● **Job item**: Reproduce the text of every entry below verbatim, and omit the pictures from your answer.

● **Records to use**:

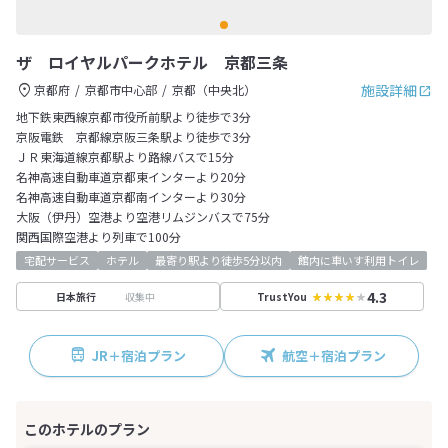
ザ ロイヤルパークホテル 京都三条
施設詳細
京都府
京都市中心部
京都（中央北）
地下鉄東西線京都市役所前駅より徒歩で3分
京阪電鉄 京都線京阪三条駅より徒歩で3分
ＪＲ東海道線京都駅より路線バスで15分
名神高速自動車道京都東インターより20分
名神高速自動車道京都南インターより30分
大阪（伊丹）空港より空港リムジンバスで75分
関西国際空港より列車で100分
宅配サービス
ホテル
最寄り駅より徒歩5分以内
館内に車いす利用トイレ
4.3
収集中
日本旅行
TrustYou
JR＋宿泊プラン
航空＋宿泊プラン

● **Expected answer**:
ザ ロイヤルパークホテル 京都三条
施設詳細
京都府
京都市中心部
京都（中央北）
地下鉄東西線京都市役所前駅より徒歩で3分
京阪電鉄 京都線京阪三条駅より徒歩で3分
ＪＲ東海道線京都駅より路線バスで15分
名神高速自動車道京都東インターより20分
名神高速自動車道京都南インターより30分
大阪（伊丹）空港より空港リムジンバスで75分
関西国際空港より列車で100分
宅配サービス
ホテル
最寄り駅より徒歩5分以内
館内に車いす利用トイレ
4.3
収集中
日本旅行
TrustYou
JR＋宿泊プラン
航空＋宿泊プラン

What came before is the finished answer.